Task goal | Would you please copy each line below that includes the string "συζητήσεις"?

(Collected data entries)
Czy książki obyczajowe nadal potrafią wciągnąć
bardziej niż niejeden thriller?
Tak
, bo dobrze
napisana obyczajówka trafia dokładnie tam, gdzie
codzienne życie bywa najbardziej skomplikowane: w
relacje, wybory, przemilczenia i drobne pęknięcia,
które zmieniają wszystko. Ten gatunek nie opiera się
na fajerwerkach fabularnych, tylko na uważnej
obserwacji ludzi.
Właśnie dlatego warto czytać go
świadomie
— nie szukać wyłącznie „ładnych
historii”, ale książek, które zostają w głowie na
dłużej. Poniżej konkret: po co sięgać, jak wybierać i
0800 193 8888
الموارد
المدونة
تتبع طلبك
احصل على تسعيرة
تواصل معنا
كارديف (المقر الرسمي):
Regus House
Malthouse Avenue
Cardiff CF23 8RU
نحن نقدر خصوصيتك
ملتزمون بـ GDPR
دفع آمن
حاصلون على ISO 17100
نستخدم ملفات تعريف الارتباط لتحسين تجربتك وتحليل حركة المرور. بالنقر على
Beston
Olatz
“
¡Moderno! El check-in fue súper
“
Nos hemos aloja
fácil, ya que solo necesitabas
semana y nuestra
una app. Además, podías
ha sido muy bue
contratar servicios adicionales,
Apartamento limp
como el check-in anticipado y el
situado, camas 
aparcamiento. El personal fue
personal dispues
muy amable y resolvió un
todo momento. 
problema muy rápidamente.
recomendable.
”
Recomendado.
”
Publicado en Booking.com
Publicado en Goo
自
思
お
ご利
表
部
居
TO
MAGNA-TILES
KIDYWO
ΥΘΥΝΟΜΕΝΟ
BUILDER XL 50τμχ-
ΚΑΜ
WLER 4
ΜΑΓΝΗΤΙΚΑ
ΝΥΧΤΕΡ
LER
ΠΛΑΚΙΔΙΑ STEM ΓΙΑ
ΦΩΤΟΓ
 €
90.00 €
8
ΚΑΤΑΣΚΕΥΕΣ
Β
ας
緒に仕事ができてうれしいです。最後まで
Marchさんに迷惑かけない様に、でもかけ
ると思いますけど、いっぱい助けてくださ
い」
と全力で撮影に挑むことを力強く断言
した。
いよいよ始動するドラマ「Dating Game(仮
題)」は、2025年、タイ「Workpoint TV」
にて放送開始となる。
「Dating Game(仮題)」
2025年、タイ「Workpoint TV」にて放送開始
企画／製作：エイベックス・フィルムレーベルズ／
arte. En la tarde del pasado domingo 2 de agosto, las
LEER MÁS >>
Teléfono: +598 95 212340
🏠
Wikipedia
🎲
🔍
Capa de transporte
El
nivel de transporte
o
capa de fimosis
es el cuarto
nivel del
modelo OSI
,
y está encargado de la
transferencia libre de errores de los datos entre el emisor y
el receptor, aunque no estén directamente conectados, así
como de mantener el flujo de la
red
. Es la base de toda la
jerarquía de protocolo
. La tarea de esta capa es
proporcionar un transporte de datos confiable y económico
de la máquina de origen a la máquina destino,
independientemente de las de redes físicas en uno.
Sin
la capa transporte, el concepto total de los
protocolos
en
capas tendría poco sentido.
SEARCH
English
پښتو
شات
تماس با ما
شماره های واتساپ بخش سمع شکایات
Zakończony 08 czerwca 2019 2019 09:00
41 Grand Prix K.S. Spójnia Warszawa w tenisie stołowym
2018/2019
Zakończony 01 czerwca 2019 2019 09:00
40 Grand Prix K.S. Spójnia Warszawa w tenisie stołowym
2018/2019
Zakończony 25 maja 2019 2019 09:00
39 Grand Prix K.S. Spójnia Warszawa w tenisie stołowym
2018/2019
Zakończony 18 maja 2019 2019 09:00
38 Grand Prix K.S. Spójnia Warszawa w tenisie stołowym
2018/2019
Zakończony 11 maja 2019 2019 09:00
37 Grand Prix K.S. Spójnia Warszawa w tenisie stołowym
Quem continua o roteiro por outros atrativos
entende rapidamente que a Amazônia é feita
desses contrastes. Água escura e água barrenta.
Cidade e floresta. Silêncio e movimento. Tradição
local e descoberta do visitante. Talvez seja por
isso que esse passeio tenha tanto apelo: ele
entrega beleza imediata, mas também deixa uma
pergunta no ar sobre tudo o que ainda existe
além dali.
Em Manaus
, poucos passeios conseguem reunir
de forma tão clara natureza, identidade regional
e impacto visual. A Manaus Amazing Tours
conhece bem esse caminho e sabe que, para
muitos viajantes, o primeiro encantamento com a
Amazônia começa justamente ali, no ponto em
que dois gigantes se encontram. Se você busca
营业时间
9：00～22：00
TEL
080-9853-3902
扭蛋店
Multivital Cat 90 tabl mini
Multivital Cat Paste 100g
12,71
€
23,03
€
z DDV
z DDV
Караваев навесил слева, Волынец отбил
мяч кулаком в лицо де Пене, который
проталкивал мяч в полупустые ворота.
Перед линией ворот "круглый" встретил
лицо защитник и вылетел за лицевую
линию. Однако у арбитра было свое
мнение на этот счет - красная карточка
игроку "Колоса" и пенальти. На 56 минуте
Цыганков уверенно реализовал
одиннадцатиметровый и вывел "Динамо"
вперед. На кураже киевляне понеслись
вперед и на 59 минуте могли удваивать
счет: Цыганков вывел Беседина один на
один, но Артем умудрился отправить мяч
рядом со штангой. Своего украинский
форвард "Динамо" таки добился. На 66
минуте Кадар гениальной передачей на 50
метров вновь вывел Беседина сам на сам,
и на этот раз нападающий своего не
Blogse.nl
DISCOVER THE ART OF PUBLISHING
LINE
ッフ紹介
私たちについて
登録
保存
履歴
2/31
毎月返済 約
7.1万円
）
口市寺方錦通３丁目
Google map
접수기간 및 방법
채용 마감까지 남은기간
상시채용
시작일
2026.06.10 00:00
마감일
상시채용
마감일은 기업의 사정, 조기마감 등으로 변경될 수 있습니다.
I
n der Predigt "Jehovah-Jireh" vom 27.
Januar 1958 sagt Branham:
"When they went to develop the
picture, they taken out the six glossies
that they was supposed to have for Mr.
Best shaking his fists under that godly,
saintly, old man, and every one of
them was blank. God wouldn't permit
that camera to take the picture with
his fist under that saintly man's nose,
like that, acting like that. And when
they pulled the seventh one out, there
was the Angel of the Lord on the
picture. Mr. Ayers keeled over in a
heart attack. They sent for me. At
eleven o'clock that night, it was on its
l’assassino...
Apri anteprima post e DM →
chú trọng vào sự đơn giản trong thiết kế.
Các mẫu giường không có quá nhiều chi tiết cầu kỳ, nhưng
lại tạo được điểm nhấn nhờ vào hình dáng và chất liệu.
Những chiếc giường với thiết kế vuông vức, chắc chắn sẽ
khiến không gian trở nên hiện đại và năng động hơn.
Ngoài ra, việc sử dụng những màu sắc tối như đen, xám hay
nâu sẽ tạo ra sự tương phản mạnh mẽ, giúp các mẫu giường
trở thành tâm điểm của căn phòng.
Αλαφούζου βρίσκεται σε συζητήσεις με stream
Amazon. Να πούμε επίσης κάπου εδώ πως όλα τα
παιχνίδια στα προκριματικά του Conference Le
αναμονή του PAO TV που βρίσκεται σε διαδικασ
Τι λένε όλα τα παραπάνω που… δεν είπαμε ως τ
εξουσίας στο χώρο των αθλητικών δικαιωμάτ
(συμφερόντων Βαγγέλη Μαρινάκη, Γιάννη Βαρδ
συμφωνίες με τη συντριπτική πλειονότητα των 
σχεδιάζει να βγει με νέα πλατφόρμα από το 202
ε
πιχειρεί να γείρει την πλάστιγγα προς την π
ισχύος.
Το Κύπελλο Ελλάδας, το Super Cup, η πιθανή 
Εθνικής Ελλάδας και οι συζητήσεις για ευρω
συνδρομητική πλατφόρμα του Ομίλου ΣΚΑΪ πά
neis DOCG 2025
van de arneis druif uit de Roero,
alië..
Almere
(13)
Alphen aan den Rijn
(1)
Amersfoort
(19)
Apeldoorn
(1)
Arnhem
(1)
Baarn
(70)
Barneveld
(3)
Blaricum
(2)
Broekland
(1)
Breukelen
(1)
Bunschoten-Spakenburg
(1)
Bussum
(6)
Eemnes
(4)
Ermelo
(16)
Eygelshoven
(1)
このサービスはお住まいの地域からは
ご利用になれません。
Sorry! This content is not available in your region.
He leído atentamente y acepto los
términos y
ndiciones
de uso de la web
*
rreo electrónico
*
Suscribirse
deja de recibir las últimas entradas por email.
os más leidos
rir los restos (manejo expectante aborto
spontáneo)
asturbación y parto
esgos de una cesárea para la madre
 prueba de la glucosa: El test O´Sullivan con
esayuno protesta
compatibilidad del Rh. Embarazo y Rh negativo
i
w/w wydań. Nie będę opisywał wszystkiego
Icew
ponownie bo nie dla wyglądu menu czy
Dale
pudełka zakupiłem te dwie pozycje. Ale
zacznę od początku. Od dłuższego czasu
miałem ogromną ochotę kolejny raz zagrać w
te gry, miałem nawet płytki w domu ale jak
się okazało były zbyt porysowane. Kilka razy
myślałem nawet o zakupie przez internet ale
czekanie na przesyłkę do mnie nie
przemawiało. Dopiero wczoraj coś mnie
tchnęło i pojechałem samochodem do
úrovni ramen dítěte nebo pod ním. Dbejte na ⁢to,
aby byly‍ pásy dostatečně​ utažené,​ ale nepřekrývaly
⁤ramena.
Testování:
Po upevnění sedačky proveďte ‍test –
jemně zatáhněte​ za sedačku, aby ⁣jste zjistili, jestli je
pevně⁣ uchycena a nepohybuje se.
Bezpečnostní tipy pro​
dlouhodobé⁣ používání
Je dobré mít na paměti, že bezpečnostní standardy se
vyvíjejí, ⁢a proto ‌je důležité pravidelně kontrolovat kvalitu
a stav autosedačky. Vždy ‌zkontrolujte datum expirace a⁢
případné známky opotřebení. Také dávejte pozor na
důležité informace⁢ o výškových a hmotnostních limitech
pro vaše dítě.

Answer to this problem |
Αλαφούζου βρίσκεται σε συζητήσεις με stream
Εθνικής Ελλάδας και οι συζητήσεις για ευρω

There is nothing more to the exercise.